Все время, пока мадам Ланье рассказывала о своей подруге, Артур Менар не спускал с нее глаз и, очевидно, находился в сильном волнении. Мадам Ланье вопросительно взглядывала иногда на своего собеседника, ожидая, что он ее перебьет, но он молчал.
— Я передала тебе, Арчи, все, что знала, — заключила она, — теперь очередь за тобой.
— Как я был глуп! — вскрикнул Артур, вскакивая с места и принимаясь бегать взад и вперед по комнате — Вы мне рассказали много любопытного, но знайте и то, что в эту тайну посвящены не вы одни. Я узнал чуть ли не больше еще об общем нашем деле.
— Каким образом, Арчи? Что ты узнал? Умоляю тебя, расскажи подробно все. Ты себе представить не можешь, с каким волнением я жду новых вестей о судьбе Джэн Черчилль.
— Не будь я таким болваном, идиотом, ослом, будь у меня хоть капля мозга в голове, я бы давным-давно сам привез к вам в дом м-с Черчилль и ее прелестную девочку! А я-то что сделал? Отправил мать и дочь в Грэтну без провожатого, когда на дворе было уже совсем почти темно, когда я знал, что мать больна! Что я наделал?..

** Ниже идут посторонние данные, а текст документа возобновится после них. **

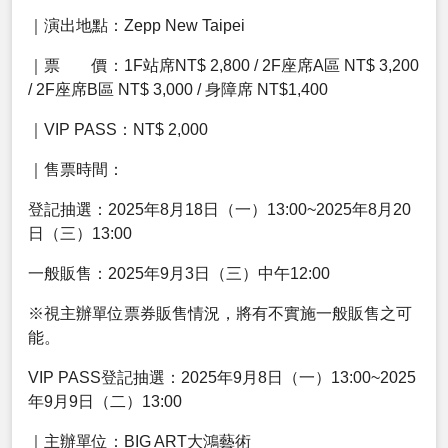
｜演出地點：Zepp New Taipei
｜票 價：1F站席NT$ 2,800 / 2F座席A區 NT$ 3,200
/ 2F座席B區 NT$ 3,000 / 身障席 NT$1,400
｜VIP PASS：NT$ 2,000
｜售票時間：
登記抽選：2025年8月18日（一）13:00~2025年8月20
日（三）13:00
一般販售：2025年9月3日（三）中午12:00
※視主辦單位票券販售情況，將有不實施一般販售之可
能。
VIP PASS登記抽選：2025年9月8日（一）13:00~2025
年9月9日（二）13:00
｜主辦單位：BIG ART大鴻藝術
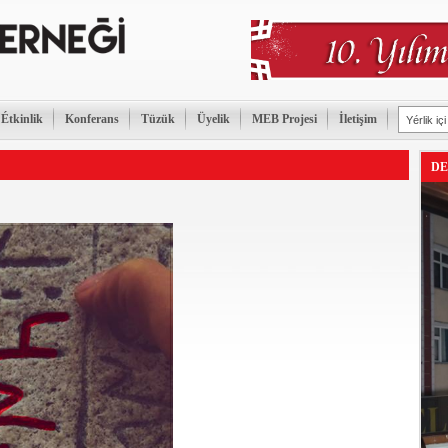
Étkinlik
Konferans
Tüzük
Üyelik
MEB Projesi
İletişim
DE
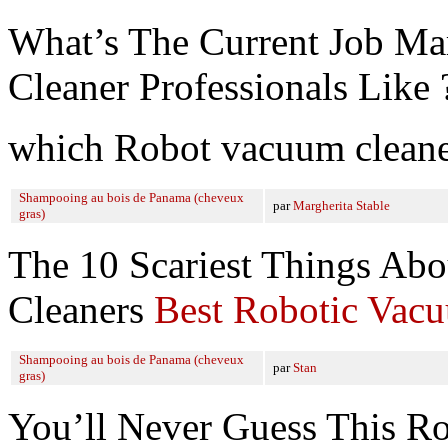
What’s The Current Job M
Cleaner Professionals Like 
which Robot vacuum cleane
Shampooing au bois de Panama (cheveux
par
Margherita Stable
gras)
The 10 Scariest Things Ab
Cleaners
Best Robotic Vac
Shampooing au bois de Panama (cheveux
par
Stan
gras)
You’ll Never Guess This R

— Арчи, Арчи! — воскликнула мадам Ланье. — Говори скорее, когда именно это случилось? Куда делась Джэн Черчилль со своим ребенком?
— Ничего не могу сказать! Я теперь точно так же растерян, как и вы! Впрочем, надо вам все рассказать по порядку…
И Артур стал подробно описывать свою встречу в вагоне железной дороги с м-с Черчилль и ее дочерью, как он подарил девочке свою голубую цаплю и как простился с ними на станции Грэтна, а сам поехал дальше, в Нью-Йорк.
— О, Арчи! — воскликнула мадам Ланье. — Как это ты не догадался проводить их из Грэтны на паром и привезти прямо к нам? Ведь у Джэн, кроме меня, никаких не было знакомых в Нью-Йорке. Каково было ей, больной, идти ночью по неизвестной дороге! Ну что бы тебе стоило пригласить ее прямо к нам?
— М-с Черчилль ни разу не упомянула о вас. Могло ли мне прийти в голову, что вы с нею так дружны и что она едет именно к вам? А навязываться с услугами незнакомой даме мне показалось просто неловко.
— Но отчего же на другой день она ко мне не приехала?
— Дайте мне договорить до конца, и тогда мы вместе решим этот вопрос. Проводив м-с Черчилль с девочкой, я долго стоял на платформе поезда и следил за ними. Сначала они кланялись мне издали с улыбкой, потом стали спускаться с горы к парому, и в это время наш поезд полетел дальше. Я сел на свое прежнее место в вагоне, задумался. Вдруг на том диване, где сидела девочка, я увидал книгу в переплете из красной русской кожи, с серебряными застежками и с монограммой «J.C.». Это была книга ехавшей со мной больной дамы. Рядом с книжкой я нашел фотографическую фамильную карточку.
— Так и есть! — сказала мадам Ланье. — Это была книга моей дорогой Джэн. Но отчего с тех пор она ни разу не заглянула ко мне? Куда она делась?